Grundsätzlich möchte ich aber keinem Mitglied des Rates für nachhaltige Entwicklung unterstellen, vom Werdegang her nicht für Nachhaltigkeit zu stehen. Nur finde ich, dass es durchaus legitim ist zu hinterfragen, ob denn der bisherige Lebenslauf und die aktuelle Tätigkeit zum geforderten Profil passen. Ich möchte Euch aber auch auffordern, Euch selbst ein Bild zu machen und auch meine Aussagen kritisch zu hinterfragen. Immer wenn Euch jemand sagt, was Ihr denken sollt, solltet Ihr dessen Motivation hinterfragen. Das ist eine grundsätzlich wichtige Erkenntnis! Deshalb gebe ich Euch auch die ganzen Links zu meinen Quellen, damit Ihr diese nutzen oder – noch besser – eigene Quellen hinzuziehen könnt.

Der Rat für nachhaltige Entwicklung steht auf jeden Fall für sehr spannende Projekte. Allein beim Lesen der Berichte darüber hat mich ein „packen-wir´s-an-Gefühl“ gepackt. Es ist sehr motivierend zu sehen, wie viele Menschen sich in ihrer Freizeit für Nachhaltigkeit einsetzen. Ich habe Euch hier aus Platzgründen nur einige Ausgewählte vorstellen können. Macht Euch selbst ein Bild und schaut mal auf die Seite des Rats für nachhaltige Entwicklung. Vielleicht findet Ihr dort sogar Projekte in Eurer näheren Umgebung, die Ihr unterstützen möchtet. Oder Ihr sucht selbst Unterstützung für Euer eigenes Projekt. Bewerbt Euch beim RNE und mit ein wenig Glück im Auswahlprozess erhaltet Ihr nicht nur eine Plattform für Eure Anliegen, sondern auch öffentliche Fördermittel.

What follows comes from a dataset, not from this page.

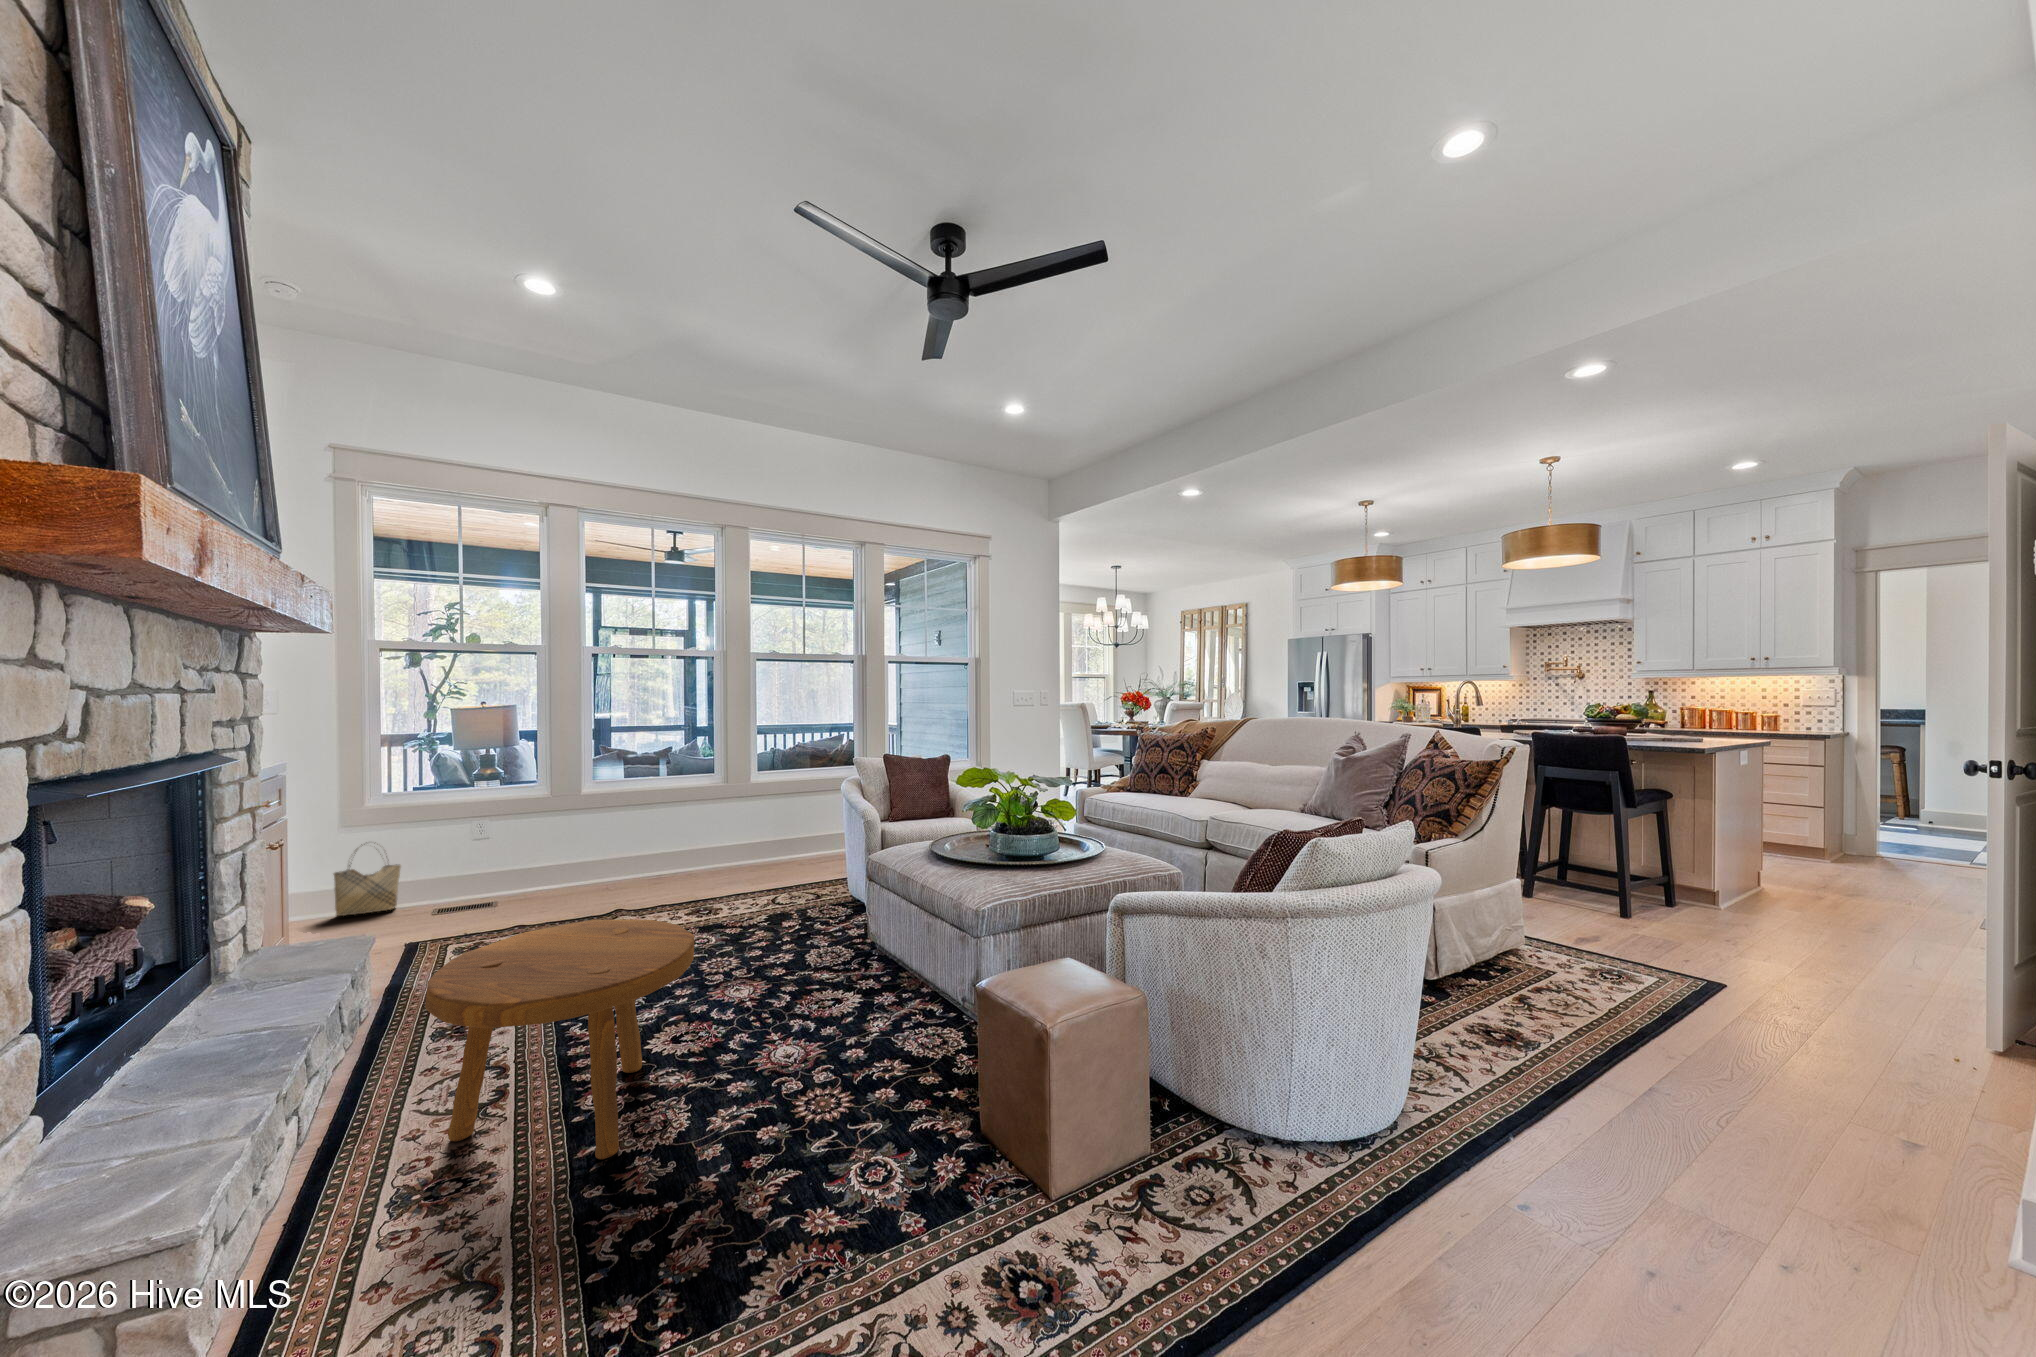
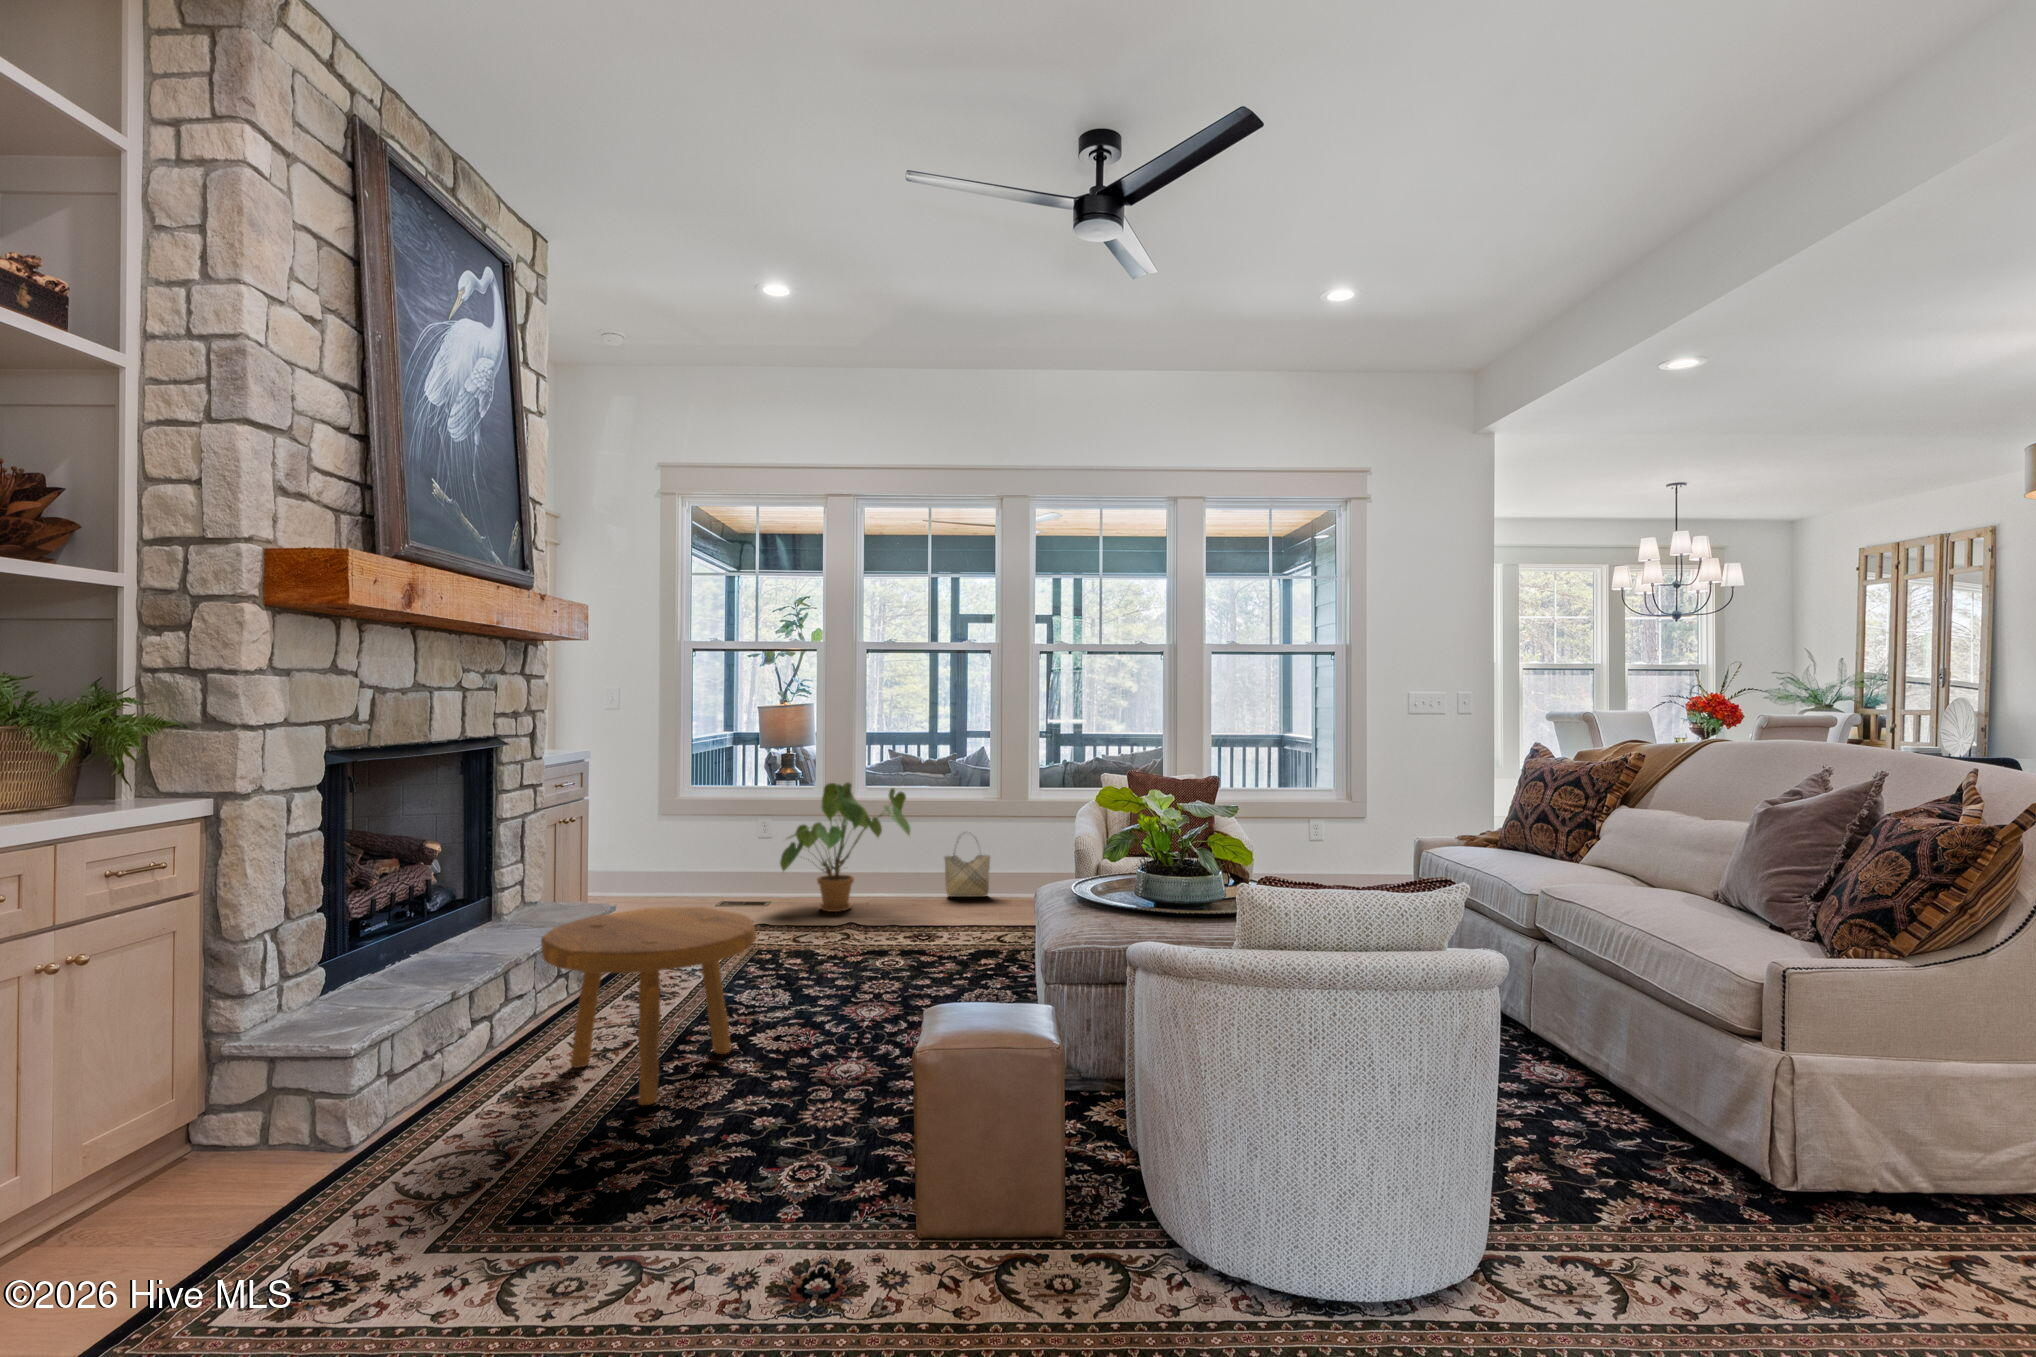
house plant: none [521,775,666,900] -> present [780,782,910,912]
woven basket: present [334,844,401,916] -> present [944,834,990,897]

Und noch eine kleine Bitte, da der RNE sich wie oben beschrieben ja etwas schwer tut mit Werbung in eigener Sache: sprecht auch in Eurem Freundes- und Bekanntenkreis über die Projekte, die vom Rat für nachhaltige Entwicklung gefördert werden. Etwas Mundpropaganda kann in diesem Fall nicht schaden! 🙂

Bis dahin,

genießt das Leben!

Hier noch ein Link*, falls Ihr auch eine Schmetterlingsinsel anlegen wollt:

2 Comments

  1. Bernhard Faust sagt:

    Das Große Wort NACHHALTIGKEIT sollte als Unwort der letzten Jahre bezeichnet werden..
    Was ist daran nachhaltig wenn ich einen Baum absäge und den auch noch durch den Ofen jage? Anstatt den Baum abzusägen, wäre es für die Umweltbilanz doch besser lieber noch einen dazu zu pflanzen. Wieviel CO 2 hätte dieser Baum aufnehmen können ?
    Das gleiche kann man mit den schönen verlogenen Wort Biogas weiter fortsetzen.
    .

    • andreas sagt:

      Hallo Bernhard,
      danke für Deinen Kommentar! „Nachhaltigkeit“ darf natürlich kein Feigenblatt für ein „weiter so wie bisher“ sein. Es kommt vielmehr darauf an, sich persönlich einzuschränken und nicht mehr zu konsumieren/verpesten als die Natur wiederherstellen kann. Nachhaltigkeit bedeutet eben mehr, als nur Wege zu finden, den bisherigen Lebensstil ohne Einschränkungen weiter zu führen. Lies Dir dazu gerne auch meinen Artikel „Nachhaltigkeit – just another buzzword?“ durch. Darin gehe ich genau darauf ein.